Consumers paid more for goods & services last month, pushing up inflation & squeezing thier purchasing power.  The Consumer Price Index rose 0.4% in Aug after jumping 0.5% in Jul.  The core index rose 0.2%.  For the 12 months that ended in Aug, the core index surged 2%, the biggest year-over-year increase in nearly 3 years & is at the high end of the Federal Reserve's informal inflation target.  Food prices rose 0.5%, the biggest increase since Mar, due to higher prices for cereals & dairy products.  Energy prices increased 1.2%.  Among the factors driving up the core index were rental costs. They rose 0.4%, the most in nearly 3 years.  Clothing costs rose 1.1%, extending a string of increases that stem partly from steep rises in cotton prices earlier this year. Airline fares rose 1.1%, the most since Mar.  However there are signs that core consumer prices could level off soon.  Cotton prices have come down by nearly half from the spring, clothing costs are expected to follow.  New-car prices rose earlier this year because of supply shortages caused by Japan's earthquake but the impact of that disruption is beginning to fade.  New-car prices were unchanged in Aug for the 2nd straight month.  However food prices are still rising. This data could limit the Federal Reserve's ability to take further steps to try to revive the economy.
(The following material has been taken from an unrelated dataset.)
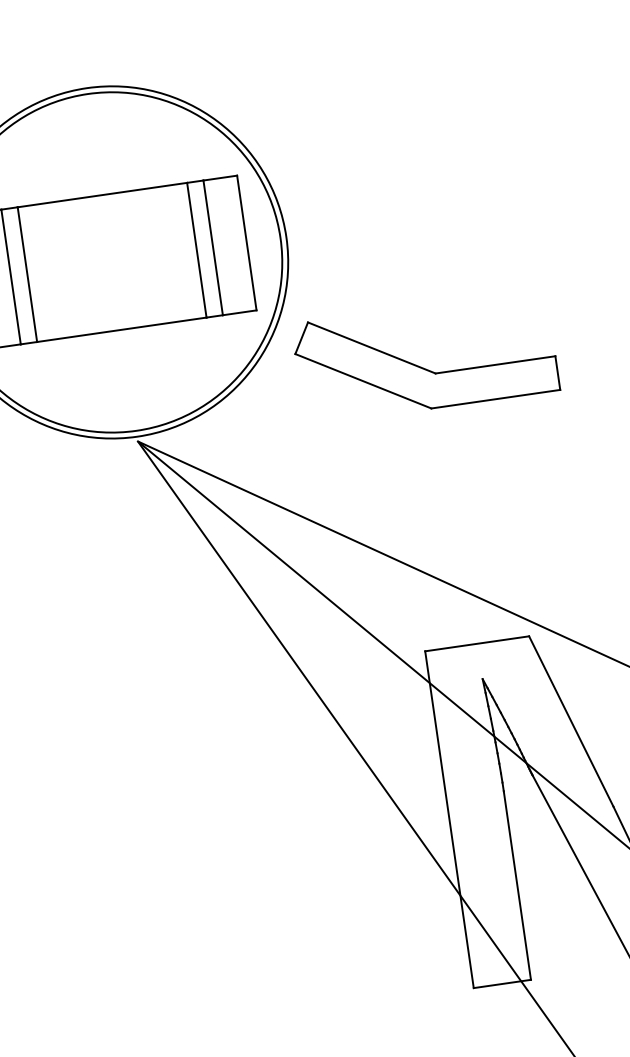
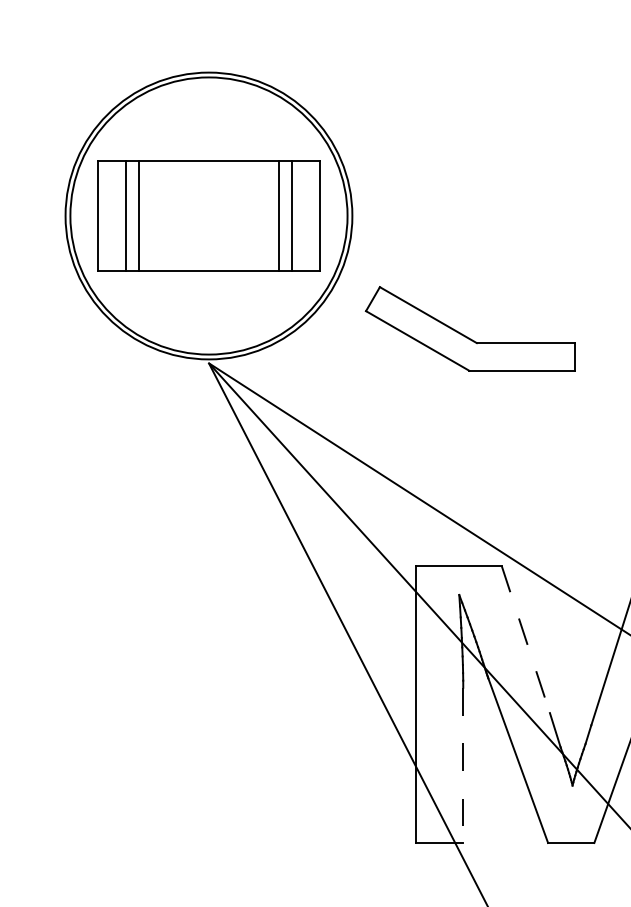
part: (419, 365) -> (464, 334), moved
line: (570, 721) -> (525, 639), solid -> dashed
line: (517, 885) -> (463, 765), solid -> dashed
Inflation in August Is Above Forecasts

Manufacturing was mostly weak in Aug but auto production increased for the 2nd straight month, as supply chains improved after months of delays caused by the Japan crisis.  Factory output rose 0.5% in Aug, after increasing 0.6% in Jul according to the Federal Reserve.  But nearly all of the gain came from a 2.6% rise in autos & related products, evidence that supply chain disruptions are easing.  Still, the industry is producing less than it did before the Mar disaster.  Overall industrial production ticked up 0.2%, weaker than the 0.9%increase in Jul.  In addition to autos, furniture makers & mines also showed strength.  Factories that make textiles, chemicals & paper products produced less.

Factory output mostly weak in August outside autos AP

This is another indecisive day.  The positive gut reaction to ECB helping European banks is fading.  The US economic news was so-so to weak.  Of course, next week is the FOMC meeting & bulls are hoping Bernanke will come up with more magic tricks.  Meanwhile the politicos in DC want to fix the economic recovery but they are deeply divided.  The Dow chart looks somber.  For 2 months it's been stumbling trying to mount an advance but getting nowhere.  Markets pulling back in the last hour is not a good sign for the rest of the day.